With a market share of more than 70%, Google is the most used search engine in the world. It’s so popular that its name has been added to dictionaries as a verb for when people search for something online – google it if you want to. That being said, Google pushes the notion of ‘when it’s free, you’re the product’ to the extreme.
Since it has developed and acquired several successful products throughout the years – such as Gmail, Chrome, and YouTube – the company has been able to gather a massive amount of data about its users. This information is then used to place targeted advertisements, which take into account all your online activity. For instance, if you send a private email to a friend talking about buying a couch, it’s likely that you’ll start to see ads for a comfortable new couch on your Google feed. This is quite alarming, especially when Google has shown several times that it will monitor your information without you realizing it. Fortunately, people are starting to understand that online privacy matters and one of the first things you need to do to protect your personal information is to use a private search engine.
Recommended Privacy-Friendly Search Engines
Since DuckDuckGo doesn’t track its users, it’s impossible to know for sure how many people take advantage of this private search engine.

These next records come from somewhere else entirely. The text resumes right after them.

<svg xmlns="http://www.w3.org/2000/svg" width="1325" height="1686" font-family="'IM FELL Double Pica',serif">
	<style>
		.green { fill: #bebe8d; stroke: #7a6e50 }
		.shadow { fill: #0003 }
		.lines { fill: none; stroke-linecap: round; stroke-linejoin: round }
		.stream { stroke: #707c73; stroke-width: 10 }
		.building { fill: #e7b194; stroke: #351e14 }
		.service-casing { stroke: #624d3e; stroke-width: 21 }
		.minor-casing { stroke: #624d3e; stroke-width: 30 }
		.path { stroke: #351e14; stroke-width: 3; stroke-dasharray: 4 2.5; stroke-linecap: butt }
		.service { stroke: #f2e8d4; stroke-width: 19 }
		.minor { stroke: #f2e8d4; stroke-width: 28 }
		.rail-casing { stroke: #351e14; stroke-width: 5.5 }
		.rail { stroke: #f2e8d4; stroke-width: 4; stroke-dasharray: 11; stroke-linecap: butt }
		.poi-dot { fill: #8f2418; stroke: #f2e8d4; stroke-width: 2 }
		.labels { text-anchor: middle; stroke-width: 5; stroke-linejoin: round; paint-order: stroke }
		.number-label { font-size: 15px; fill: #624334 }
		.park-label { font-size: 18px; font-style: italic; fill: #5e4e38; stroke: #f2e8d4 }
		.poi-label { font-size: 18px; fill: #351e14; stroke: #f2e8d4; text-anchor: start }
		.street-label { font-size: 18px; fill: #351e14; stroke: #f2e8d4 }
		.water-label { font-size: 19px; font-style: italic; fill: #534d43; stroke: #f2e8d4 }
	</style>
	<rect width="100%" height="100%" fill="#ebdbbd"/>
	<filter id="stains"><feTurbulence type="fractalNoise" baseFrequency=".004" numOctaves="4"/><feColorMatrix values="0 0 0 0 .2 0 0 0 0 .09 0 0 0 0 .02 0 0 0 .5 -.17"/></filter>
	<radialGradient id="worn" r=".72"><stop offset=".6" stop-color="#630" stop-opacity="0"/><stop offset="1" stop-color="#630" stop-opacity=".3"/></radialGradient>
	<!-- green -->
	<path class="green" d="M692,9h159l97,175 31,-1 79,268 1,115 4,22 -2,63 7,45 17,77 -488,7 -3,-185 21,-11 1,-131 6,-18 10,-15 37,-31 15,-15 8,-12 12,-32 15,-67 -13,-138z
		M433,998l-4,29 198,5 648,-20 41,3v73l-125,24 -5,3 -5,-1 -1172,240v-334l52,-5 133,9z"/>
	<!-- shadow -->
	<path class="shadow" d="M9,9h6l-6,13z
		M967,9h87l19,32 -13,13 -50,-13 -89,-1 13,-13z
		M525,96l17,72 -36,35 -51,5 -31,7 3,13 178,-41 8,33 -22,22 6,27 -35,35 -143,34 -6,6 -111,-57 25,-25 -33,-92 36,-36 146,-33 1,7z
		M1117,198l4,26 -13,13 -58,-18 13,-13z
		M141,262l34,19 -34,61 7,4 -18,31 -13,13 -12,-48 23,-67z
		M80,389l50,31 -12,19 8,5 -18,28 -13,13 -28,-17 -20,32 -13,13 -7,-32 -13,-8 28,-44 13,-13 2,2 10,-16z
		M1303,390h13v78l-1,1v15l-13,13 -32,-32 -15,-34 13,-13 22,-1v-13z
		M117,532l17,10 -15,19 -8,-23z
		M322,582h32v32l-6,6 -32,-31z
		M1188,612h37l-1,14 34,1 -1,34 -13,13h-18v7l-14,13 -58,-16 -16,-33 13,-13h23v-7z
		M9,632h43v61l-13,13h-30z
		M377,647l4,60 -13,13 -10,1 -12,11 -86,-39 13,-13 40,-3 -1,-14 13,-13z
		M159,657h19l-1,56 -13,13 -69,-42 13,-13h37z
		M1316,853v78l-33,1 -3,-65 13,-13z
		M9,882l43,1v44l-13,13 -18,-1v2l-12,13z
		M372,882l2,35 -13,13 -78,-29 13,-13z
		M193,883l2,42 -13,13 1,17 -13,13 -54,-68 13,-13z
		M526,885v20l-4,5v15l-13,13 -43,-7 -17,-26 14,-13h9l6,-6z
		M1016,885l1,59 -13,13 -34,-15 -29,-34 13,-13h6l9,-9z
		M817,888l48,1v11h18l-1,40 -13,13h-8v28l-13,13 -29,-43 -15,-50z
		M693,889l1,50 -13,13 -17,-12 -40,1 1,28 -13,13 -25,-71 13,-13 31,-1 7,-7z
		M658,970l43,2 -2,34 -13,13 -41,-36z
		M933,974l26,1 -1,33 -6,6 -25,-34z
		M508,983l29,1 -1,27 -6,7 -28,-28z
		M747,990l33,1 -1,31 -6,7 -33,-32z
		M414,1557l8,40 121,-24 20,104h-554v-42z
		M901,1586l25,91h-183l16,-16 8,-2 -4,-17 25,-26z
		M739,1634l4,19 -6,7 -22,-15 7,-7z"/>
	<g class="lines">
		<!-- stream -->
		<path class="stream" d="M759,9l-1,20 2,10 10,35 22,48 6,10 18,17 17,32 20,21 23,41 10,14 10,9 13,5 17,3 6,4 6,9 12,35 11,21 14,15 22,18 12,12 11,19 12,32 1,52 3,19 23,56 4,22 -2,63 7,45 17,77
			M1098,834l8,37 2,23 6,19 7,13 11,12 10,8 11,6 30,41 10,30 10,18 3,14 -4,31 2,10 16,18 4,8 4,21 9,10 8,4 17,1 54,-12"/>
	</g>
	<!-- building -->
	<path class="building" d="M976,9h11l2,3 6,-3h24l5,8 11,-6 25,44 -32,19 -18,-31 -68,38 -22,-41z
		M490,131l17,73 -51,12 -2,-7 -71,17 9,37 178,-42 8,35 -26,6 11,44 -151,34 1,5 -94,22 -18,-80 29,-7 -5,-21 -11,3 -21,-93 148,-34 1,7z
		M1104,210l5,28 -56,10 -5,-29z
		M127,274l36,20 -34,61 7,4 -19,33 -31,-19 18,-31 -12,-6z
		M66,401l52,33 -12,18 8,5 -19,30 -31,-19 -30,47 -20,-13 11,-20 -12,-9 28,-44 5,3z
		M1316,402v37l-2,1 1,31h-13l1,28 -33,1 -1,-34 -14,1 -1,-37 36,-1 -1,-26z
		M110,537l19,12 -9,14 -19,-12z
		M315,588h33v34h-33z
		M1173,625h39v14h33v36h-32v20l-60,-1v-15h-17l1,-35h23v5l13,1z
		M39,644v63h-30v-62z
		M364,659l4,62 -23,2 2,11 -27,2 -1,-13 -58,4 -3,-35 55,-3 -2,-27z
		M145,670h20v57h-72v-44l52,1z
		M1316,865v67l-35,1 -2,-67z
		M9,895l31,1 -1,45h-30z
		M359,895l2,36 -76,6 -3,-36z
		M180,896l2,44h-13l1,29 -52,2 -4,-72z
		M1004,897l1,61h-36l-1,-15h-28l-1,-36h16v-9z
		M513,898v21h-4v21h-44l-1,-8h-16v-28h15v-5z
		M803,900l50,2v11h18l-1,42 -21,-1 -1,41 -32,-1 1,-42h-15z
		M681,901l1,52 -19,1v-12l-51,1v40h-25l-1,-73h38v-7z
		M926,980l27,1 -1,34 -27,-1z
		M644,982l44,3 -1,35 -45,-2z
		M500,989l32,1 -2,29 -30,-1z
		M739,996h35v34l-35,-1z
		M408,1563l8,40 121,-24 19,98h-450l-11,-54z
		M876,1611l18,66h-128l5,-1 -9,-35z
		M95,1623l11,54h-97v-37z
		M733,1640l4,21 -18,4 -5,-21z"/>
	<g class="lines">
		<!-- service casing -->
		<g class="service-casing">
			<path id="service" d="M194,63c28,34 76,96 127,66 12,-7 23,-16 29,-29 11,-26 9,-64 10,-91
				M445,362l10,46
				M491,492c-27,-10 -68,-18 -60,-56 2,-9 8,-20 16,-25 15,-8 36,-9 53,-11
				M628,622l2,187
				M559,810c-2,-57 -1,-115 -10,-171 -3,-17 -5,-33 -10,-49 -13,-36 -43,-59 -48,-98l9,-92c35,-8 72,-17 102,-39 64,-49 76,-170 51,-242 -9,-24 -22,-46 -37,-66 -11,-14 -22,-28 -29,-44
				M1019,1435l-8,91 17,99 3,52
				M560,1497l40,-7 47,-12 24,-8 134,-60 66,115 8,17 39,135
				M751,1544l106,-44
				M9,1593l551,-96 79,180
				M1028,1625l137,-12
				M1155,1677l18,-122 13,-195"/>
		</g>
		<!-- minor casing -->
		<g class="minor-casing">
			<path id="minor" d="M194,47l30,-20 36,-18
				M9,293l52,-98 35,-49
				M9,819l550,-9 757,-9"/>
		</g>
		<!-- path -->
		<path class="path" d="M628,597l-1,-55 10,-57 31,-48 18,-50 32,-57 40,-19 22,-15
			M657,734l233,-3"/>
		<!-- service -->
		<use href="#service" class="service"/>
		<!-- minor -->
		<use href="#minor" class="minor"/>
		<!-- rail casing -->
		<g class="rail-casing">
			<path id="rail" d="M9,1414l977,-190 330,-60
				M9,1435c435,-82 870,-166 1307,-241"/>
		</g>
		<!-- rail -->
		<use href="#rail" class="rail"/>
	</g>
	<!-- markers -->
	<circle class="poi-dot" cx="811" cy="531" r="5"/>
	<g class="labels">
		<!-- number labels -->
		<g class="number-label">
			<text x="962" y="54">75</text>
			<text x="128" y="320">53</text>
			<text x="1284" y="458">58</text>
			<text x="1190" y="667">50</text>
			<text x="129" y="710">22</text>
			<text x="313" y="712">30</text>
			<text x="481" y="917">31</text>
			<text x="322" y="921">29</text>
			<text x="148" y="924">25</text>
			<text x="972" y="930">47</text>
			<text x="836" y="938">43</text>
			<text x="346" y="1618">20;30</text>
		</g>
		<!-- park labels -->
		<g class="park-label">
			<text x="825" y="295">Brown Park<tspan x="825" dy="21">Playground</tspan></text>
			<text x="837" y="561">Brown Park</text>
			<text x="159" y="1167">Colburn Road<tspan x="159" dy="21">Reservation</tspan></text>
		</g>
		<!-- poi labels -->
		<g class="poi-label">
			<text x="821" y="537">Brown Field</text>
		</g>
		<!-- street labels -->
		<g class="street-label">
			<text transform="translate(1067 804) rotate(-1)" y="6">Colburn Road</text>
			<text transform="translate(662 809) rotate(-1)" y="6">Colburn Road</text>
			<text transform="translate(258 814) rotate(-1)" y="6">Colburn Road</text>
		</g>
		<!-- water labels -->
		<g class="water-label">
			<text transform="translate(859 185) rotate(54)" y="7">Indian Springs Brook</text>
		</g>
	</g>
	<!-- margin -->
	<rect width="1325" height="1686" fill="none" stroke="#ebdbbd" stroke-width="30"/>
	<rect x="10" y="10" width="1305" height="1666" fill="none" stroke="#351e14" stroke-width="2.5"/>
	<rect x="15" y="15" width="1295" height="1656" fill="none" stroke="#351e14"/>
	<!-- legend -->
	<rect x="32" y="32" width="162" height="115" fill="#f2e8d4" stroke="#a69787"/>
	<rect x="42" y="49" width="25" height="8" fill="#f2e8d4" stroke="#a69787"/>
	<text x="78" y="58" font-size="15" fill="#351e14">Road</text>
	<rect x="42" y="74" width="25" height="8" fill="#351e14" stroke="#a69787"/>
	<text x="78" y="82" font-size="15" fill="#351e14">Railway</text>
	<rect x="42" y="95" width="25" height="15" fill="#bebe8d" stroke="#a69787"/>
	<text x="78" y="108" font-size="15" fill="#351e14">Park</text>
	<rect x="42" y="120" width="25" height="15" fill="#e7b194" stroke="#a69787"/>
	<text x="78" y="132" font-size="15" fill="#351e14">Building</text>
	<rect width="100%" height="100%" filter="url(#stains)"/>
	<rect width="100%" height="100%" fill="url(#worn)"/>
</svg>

Even so, based on the number of searches recorded each month, the company is able to make an educated guess of having a user base of approximately 50 million people. This makes DuckDuckGo the most popular private search engine on the market, and it’s easy to understand why. DuckDuckGo doesn’t store any user information, blocks third-party trackers, comes with a wide arsenal of tools, and is available on mobile. You can use DuckDuckGo for free, as the search engine makes money via generic ads that only consider your search term and not your browsing history.
There’s no question that Google offers the best search engine on the market, providing fast and accurate results to your queries. Even when you type something that doesn’t make complete sense, Google still understands and provides you with the results you were looking for. Startpage aims to offer similar results, and that’s why it pays Google to use its algorithm. The big difference is that the company strips out all the tracking and targeted advertising that comes with it. In other words, Startpage doesn’t record either IP addresses or search queries and it doesn’t come with tracking or identifying cookies. Although the search engine uses ads to remain free, they’re generic ones that don’t rely on your search activity.
Ecosia is another popular choice among privacy advocates. The search engine doesn’t sell data to advertising companies, and it anonymizes all searches within one week – making it impossible for the company to create personal profiles based on your search history. Still, Ecosia stores some user data to improve its services, but it does so with a securely encrypted connection to protect you from potential eavesdroppers. You can also opt out of this tracking by enabling ‘Do Not Track’ in your browser’s settings. What makes Ecosia stand out though is its tree planting project, where the company donates 80% of its profits to nonprofit organizations that plant trees all over the world. So far, the company has planted over 120 million trees with the money made from donations, non-targeting ads, and merch.
Even though Search Encrypt has been labeled as a virus by some, this search engine actually aims to protect your searches from being tracked. You can use the company’s search engine by going to the Search Encrypt website, but it’s more common to install its browser extensions. When you search through Google or Bing, the add-on redirects you to Search Encrypt’s page, which encrypts your search terms locally. In other words, no one is able to find out what you’re searching for, regardless of whether it’s a big company like Google, hackers, the government, or your ISP.
Changing Your Search Engine Isn’t Enough
It’s essential that you take careful steps to make your online activity private. You wouldn’t invite companies to come to your house to see your daily life, so why should you let them know what you’re doing online? Changing to a private search engine is a great first step, but there are other factors you need to consider.
For instance, imagine that you use one of the recommended private search engines, but stick with Google Chrome as your go-to browser. Like the search engine, Chrome will spy on your online activity to display personalized ads. That’s why it’s essential you also use a secure browser, such as Brave or Waterfox.
The same can be said about email services, as Google’s AI scans your private emails to send personalized ads. In this case, we recommend going with an end-to-end encrypted email client like ProtonMail, as it will also protect your messages from being intercepted.
Finally, even after you ditch the services that track you for advertisement purposes, you should consider getting a VPN, as this software protects your online activity from eavesdroppers. For example, even if you’re using a secure browser, your connection can still be compromised due to an unsafe open Wi-Fi network, but using a VPN will keep you protected.